**Liste des exercices**:
(a) Relevez, dans le texte sur Mandela, tous les membres de la famille énumérés autour du patriarche mourant au Sénégal.
(b) Prolongez le texte sur Mandela et ses « familles » en reprenant après sa dernière phrase.

**Extrait du document**:
☆ ☆ ☆

Durant mes études au Sénégal, un ami nous avait conté les derniers moments de son grand-père, une histoire absolument effroyable. Ils étaient venus, ils étaient tous là : le patriarche mourant accompagné de sa famille entière, fils, petits-fils, beaux-fils, pièces rapportées, concubines et bâtards. Tout un capharnaüm autour du vieil homme agonisant. Et plus grave encore, toute la famille pleurait sa mort, devant lui qui respirait à peine mais était définitivement vivant… ça a duré des semaines. Une version africaine de « La Mamma » d’Aznavour, en fait, mais sans la guitare andalouse, sans les chansons, sans l’Ave Maria.
J’y ai repensé en relisant cet article sur les « familles » de Nelson Mandela : la vraie et la politique (l’ANC) qui se disputent déjà l’héritage et le prestige du saint nom, alors même que Mandela est encore – plus ou moins – en vie. Sur la photo qui illustre l’article, on aperçoit un vieillard émacié, le visage de marbre, le regard vitreux, ailleurs, harassé et confus, entouré d’une demi-douzaine d’imbéciles heureux, rondouillards, souriants et aux anges : le bureau de l’ANC. Le photographe, selon le journaliste du NYT, ne cessait de répéter à la relique de « sourire ». Et si Nelson n’a pas souri, ses compagnons de route souriaient assez pour une éternité.

☆ ☆ ☆

**Données fournies**:
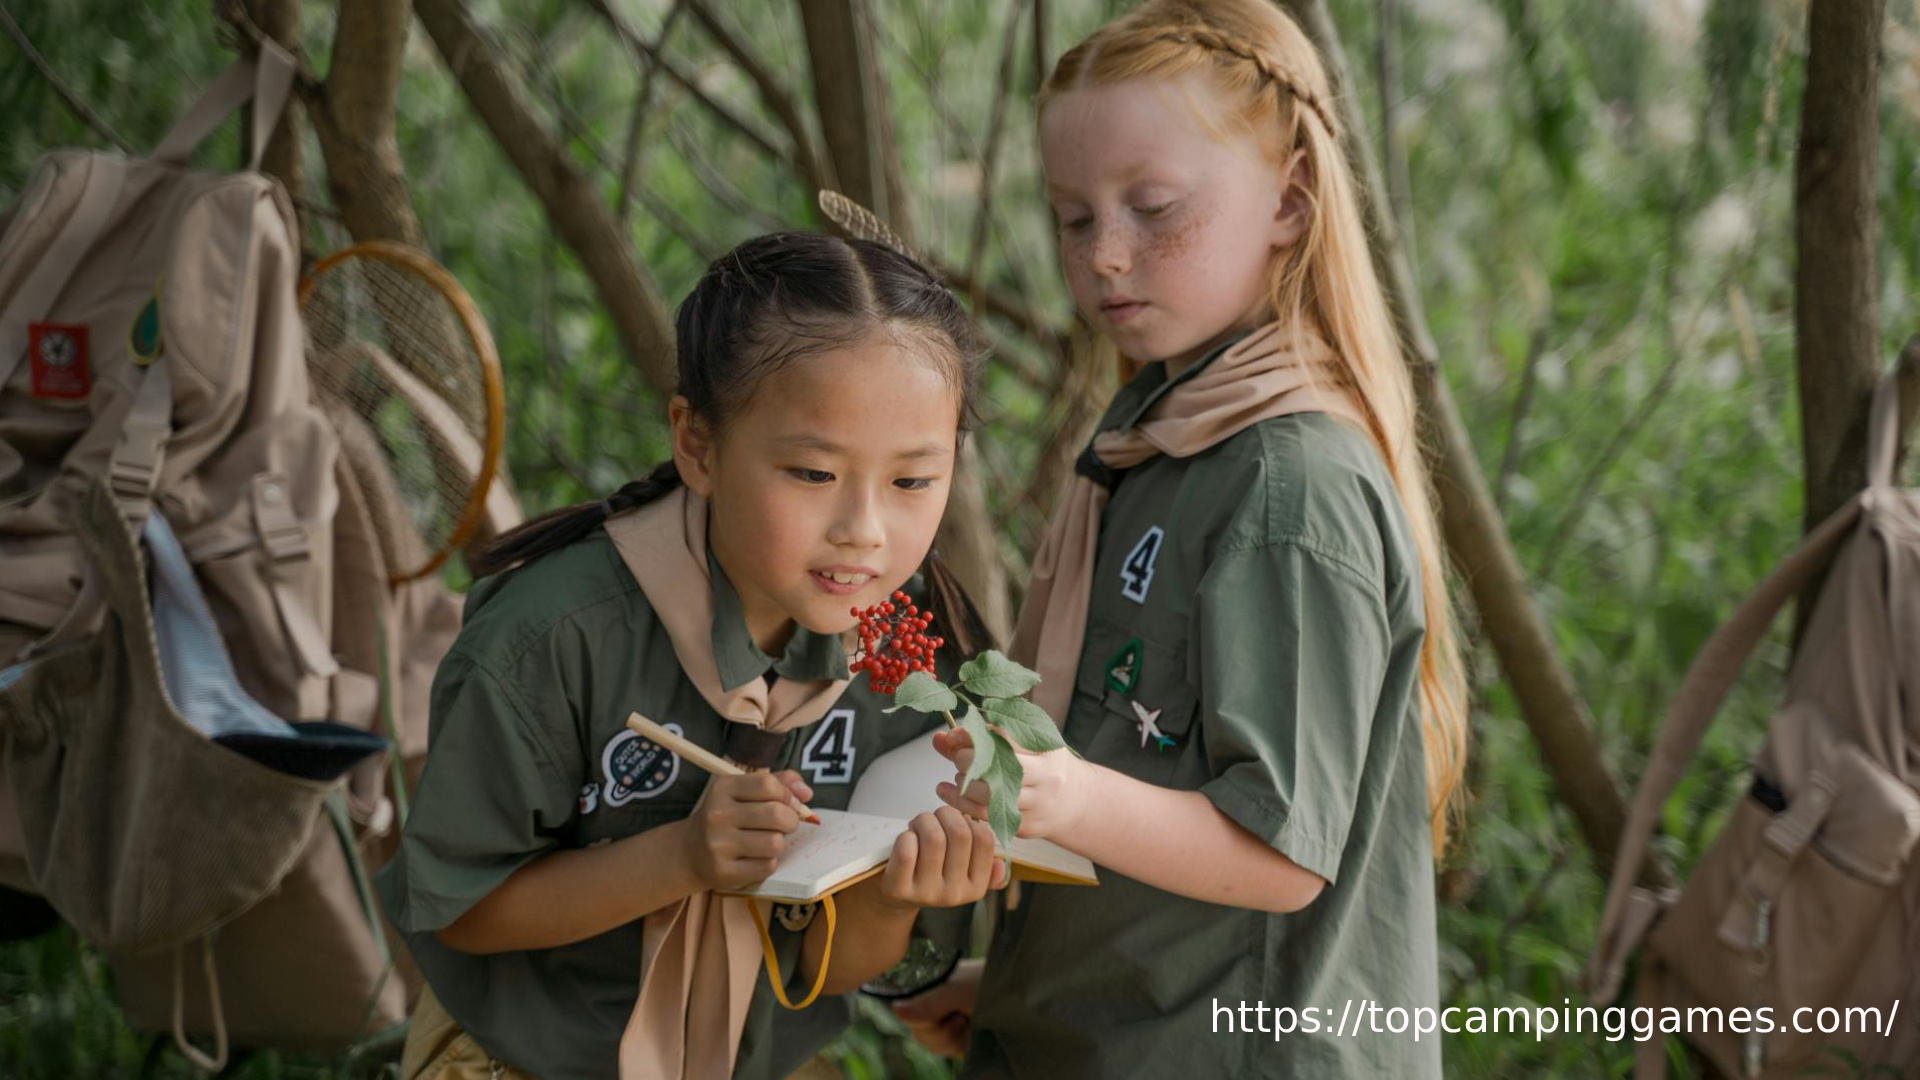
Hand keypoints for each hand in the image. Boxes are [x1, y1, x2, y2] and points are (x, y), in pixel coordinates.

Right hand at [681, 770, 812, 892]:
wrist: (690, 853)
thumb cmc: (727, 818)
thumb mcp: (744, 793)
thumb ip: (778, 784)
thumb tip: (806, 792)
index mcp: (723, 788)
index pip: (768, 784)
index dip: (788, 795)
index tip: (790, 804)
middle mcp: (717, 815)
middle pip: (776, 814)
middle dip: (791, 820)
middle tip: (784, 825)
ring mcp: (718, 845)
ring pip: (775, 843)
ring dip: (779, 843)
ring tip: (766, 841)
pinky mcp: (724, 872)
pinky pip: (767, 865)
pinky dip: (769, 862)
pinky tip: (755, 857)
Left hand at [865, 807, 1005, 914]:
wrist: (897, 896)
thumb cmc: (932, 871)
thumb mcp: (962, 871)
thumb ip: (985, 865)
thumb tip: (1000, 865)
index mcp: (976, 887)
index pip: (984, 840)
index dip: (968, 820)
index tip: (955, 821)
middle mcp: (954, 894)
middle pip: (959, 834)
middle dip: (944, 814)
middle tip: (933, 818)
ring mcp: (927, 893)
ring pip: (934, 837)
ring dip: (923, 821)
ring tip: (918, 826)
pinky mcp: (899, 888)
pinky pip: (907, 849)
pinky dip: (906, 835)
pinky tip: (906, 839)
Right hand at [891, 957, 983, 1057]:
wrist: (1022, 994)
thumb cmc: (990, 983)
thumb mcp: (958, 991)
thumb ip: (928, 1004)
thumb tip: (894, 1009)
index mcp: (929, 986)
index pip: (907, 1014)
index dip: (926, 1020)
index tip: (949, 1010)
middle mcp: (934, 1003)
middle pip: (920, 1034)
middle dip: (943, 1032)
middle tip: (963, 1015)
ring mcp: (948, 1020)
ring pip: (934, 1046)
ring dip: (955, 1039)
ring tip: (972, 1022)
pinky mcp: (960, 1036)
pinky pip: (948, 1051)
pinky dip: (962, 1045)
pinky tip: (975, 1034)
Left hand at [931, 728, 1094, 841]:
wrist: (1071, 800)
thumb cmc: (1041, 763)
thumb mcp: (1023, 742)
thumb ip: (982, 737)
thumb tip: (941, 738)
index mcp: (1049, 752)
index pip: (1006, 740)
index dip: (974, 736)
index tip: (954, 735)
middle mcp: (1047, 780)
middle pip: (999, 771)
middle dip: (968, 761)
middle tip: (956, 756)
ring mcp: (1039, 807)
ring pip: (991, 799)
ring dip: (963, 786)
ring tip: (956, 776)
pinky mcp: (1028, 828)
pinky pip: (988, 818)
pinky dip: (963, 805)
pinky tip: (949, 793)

☆ ☆ ☆

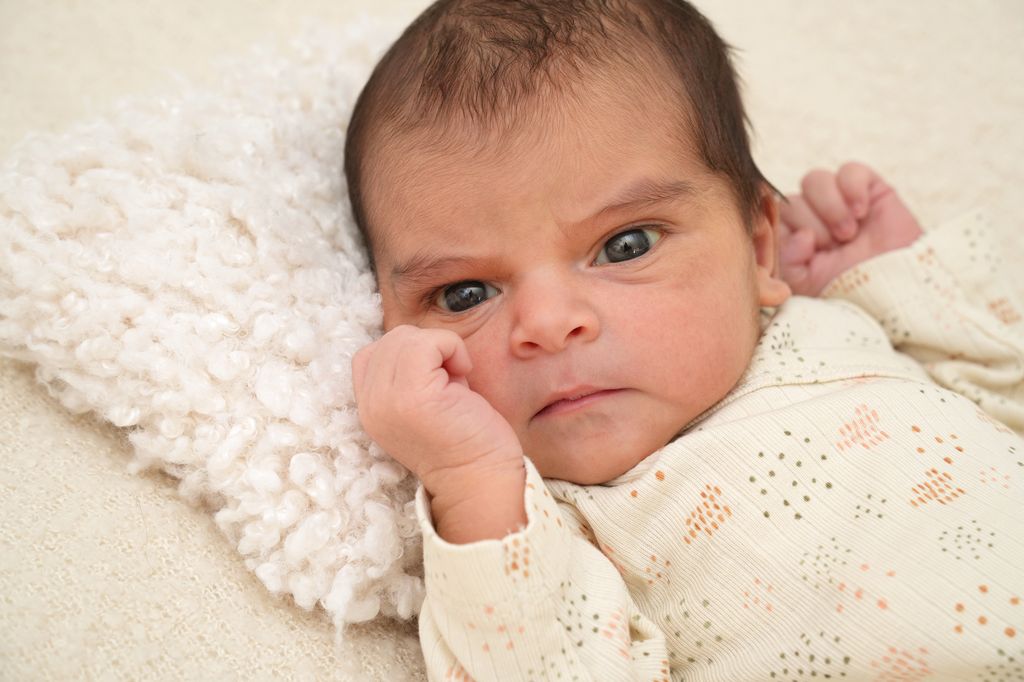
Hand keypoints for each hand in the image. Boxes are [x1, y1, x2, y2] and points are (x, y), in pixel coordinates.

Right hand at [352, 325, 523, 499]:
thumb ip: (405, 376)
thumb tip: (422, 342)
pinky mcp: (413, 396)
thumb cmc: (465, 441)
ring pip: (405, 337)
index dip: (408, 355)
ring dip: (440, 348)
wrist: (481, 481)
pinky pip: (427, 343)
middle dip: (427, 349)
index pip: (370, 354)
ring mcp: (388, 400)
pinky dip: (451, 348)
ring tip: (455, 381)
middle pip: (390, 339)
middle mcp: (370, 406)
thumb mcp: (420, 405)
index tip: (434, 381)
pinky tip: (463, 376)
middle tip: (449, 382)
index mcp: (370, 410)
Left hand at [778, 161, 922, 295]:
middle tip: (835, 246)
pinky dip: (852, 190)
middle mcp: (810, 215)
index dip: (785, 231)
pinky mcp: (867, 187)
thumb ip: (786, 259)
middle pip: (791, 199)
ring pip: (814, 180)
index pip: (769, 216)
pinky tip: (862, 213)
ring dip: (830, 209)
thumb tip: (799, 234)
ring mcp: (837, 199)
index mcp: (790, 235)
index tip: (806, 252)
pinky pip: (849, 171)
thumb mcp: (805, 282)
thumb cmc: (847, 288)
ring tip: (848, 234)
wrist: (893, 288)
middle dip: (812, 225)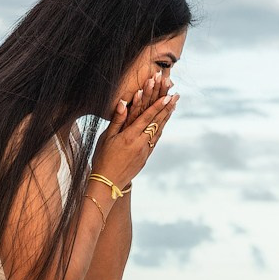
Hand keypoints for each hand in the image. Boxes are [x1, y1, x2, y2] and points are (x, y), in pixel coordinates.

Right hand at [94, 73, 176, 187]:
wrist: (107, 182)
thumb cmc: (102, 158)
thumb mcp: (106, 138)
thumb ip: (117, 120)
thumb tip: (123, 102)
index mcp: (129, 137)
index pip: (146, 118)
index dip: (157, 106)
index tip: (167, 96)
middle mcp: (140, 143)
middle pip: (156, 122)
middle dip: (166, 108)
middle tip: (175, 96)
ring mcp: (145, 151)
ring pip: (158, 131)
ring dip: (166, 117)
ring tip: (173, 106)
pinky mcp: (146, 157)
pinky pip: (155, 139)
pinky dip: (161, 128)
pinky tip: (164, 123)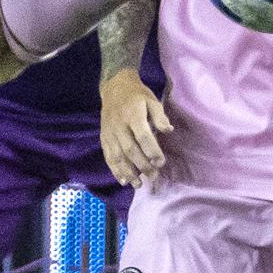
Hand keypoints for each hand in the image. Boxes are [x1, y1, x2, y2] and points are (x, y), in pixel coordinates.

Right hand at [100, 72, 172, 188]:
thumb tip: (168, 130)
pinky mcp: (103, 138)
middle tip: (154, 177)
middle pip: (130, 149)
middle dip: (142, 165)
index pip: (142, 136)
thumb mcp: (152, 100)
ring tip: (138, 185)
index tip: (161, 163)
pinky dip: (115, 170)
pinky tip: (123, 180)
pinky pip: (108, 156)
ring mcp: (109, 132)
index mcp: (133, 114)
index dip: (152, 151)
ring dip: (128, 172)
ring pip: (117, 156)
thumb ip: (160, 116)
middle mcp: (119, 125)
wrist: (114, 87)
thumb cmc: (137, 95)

☆ ☆ ☆

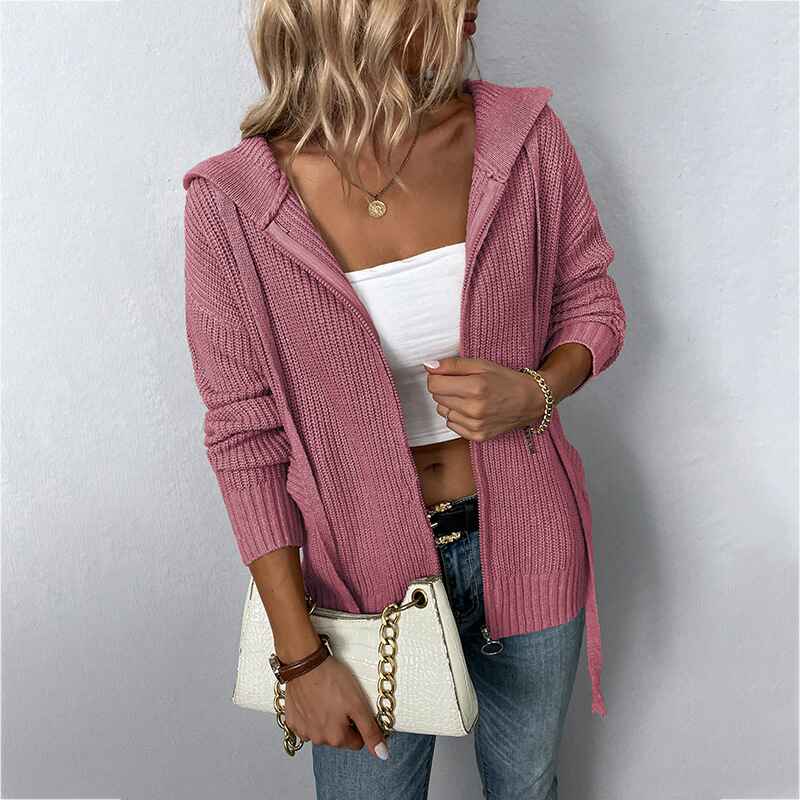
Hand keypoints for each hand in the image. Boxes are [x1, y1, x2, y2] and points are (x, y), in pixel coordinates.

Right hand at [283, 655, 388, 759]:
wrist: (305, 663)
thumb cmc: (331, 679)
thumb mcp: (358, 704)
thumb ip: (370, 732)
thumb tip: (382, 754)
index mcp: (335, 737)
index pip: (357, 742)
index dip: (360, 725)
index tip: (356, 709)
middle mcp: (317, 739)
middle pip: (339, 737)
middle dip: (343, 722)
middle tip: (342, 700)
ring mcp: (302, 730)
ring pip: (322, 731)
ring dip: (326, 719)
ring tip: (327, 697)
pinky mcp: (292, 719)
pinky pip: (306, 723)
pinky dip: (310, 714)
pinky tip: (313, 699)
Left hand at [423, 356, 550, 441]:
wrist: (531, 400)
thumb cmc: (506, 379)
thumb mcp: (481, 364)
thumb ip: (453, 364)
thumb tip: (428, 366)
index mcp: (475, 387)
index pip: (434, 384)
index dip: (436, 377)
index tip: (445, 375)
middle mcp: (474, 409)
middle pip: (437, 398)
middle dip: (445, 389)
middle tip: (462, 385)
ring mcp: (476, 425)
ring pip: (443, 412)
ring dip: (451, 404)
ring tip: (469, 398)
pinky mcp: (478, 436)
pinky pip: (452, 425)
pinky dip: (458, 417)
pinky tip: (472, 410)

☆ ☆ ☆

**Exercices corrigés**:
(a) fils, petits-fils, beaux-fils, pièces rapportées, concubines, bâtards

(b)
Les enfants et petits-enfants de Mandela ont été choqués par cette opération de communication, paraît-il. Comment a-t-on osé répliquer (piquer) leur méthode ? L’une ses filles a eu la hardiesse de comparer l’héritage de Mandela à celui des Rothschild : ceux-là ont mis à profit le nom dont ils ont hérité, pourquoi les héritiers de Mandela n’auraient pas le droit d’en faire de même ? Je ne sais pour qui la comparaison est plus insultante : les descendants de la dynastie Rothschild qui ont su faire fructifier, étendre et protéger l’héritage reçu, qui sont ainsi rabaissés au rang de prête-noms ; ou le père mourant dont le labeur et les sacrifices ne valent guère mieux qu’un compte en banque ou une assurance-vie. L’animateur de télévision français Jacques Martin avait l’habitude de dire : « l’argent ne fait pas le bonheur. Il permet seulement dans ses vieux jours de revoir ses enfants plus souvent »…
Vincent ROUGET a exploré dans les pages même de Terangaweb-l’Afrique des Idées les incertitudes sur l’avenir d’une Afrique du Sud « post-Mandela ». Mais une question plus mystérieuse demeure, celle de l’attitude de Mandela après son retrait de la vie politique. Depuis une dizaine d’années maintenant, le prestige de sa lutte contre l’apartheid, son manteau d’homme de paix, son sourire et ses cheveux grisonnant ont tous été mis à contribution. Pour le meilleur et pour le pire. De la lutte contre le Sida aux intrigues politicardes. De la production de vin aux posters et aux pins’. Du recueil de citations aux films. Des Doctorats honoris causa aux livres de Ségolène Royal. J’avais proposé qu’on étende la gamme aux préservatifs « Mandela » (le goût de la liberté, etc.)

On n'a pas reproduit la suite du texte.